Prosigue la crónica sobre la disputa territorial de Chuschi a partir de su última oración.

Fragmento fuente:
»»

Patricia Wiesse
Directora de la Revista Ideele
Gerardo Saravia
Editor revista Ideele
Walter Conde termina su contundente caldo de gallina y
convoca a la delegación de chuschinos residentes en Lima que está reunida en un
restaurante de Huamanga. Han contratado una combi que diariamente hace el
recorrido de cuatro horas hasta Chuschi, su destino final, pasando por las
alturas de Chocoro, una pampa helada en medio de la nada.
Al día siguiente deben asistir a una asamblea en la que
participarán el alcalde y los representantes de todo el distrito. Ahí acordarán
una estrategia para defender sus límites territoriales que han sido cercenados.
El Gobierno Regional de Ayacucho, a través de la ordenanza 30013, ha impuesto
una nueva demarcación que le recorta casi 6 mil hectáreas al distrito de
Chuschi, la mayoría tierras de pastoreo pertenecientes a la comunidad de
Rumichaca, indispensables para su supervivencia económica.
La Asociación de Chuschinos residentes en Lima ha logrado
cohesionarse en torno a esta amenaza, a pesar de que viven dispersos en la
atosigada capital. La preside Walter Conde, quien dejó Chuschi antes de que
fuera tomado por Sendero Luminoso, a fines de los años 70 del siglo pasado.
Hace años que tiene un negocio de fabricación y venta de parrillas de metal y
vive en las faldas del cerro El Pino, un lugar tomado por la delincuencia.
Conde lidia diariamente con la administración del negocio, la inseguridad del
barrio (también es miembro activo de las Juntas Vecinales), y ahora se ha comprado
un nuevo pleito: la integridad de su tierra.

««

Listado adjunto:

»»

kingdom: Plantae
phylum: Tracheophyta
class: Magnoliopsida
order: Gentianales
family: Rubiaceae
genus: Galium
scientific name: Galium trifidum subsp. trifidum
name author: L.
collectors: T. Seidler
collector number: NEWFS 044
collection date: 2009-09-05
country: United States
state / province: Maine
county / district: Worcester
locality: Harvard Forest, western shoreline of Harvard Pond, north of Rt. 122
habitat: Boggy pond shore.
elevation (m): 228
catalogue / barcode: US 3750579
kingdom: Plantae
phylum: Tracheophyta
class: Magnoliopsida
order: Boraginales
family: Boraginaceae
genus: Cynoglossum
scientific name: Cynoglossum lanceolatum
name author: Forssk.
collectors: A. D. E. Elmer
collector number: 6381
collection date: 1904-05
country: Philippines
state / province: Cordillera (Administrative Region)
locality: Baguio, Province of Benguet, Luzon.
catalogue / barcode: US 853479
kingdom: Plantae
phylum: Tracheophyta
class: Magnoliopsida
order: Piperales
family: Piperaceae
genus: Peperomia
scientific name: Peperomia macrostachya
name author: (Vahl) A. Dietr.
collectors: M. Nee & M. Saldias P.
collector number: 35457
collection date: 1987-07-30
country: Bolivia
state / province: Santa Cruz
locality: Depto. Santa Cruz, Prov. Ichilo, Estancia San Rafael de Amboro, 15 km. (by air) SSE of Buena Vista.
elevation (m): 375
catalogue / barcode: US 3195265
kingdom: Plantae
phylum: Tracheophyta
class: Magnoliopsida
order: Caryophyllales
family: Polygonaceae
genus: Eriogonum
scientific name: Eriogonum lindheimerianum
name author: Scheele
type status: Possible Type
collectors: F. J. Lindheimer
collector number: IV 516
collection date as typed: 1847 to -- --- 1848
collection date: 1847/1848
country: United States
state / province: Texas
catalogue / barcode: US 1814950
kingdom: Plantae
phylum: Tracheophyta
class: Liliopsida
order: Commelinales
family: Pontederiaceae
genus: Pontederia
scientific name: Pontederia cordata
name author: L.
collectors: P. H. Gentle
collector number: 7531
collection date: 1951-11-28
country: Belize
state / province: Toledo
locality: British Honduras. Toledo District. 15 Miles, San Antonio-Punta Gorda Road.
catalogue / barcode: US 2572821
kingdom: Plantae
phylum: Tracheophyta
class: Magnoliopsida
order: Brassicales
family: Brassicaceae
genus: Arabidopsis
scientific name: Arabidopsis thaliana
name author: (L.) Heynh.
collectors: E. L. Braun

««

Respuesta final:
Cipriano Quispe, otro de los directivos, trabaja como
chofer de combi en una ruta brava del Callao. Han sobrevivido en espacios de
alta agresividad y están acostumbrados a enfrentarse a “choros y cobradores”.
Esta vez tocaron muchas puertas hasta que contactaron a algunos congresistas e
instituciones de derechos humanos que les ofrecieron apoyar su demanda.
La delegación que viene de Lima hace una primera parada
en medio de la puna y cerca de los nevados que protegen la comunidad de
Chocoro. El viento acuchilla sus rostros mientras esperan tiritando que unos
cuantos ancianos se acerquen a la comitiva. Walter Conde conversa con Evaristo
Quispe, el comunero más joven que recuerda cómo los senderos mataron a 20 personas: “En el
camino nos esperaban y nos mataban. Después llegaron los militares y
secuestraron a otros. Todavía hay algunos totalmente perdidos”, dice.
Solo algunos de estos pastores de altura fueron inscritos
en el Registro Único de Víctimas y reconocidos como tales, situación que se
repite en todas las comunidades que visitaron. “Hay muchos afectados, pero no
todos están recibiendo reparación. Les han dicho que hay observaciones”, les
comenta Jacinto Núñez, presidente de la comunidad Unión Potrero, que fue la
siguiente parada y en donde cada uno de los 60 comuneros ha recibido una vaca
genéticamente mejorada como parte del Programa de Reparaciones Colectivas. Han
construido un corral donde guardan a sus Brown Swiss que lucen las costillas
pegadas al pellejo.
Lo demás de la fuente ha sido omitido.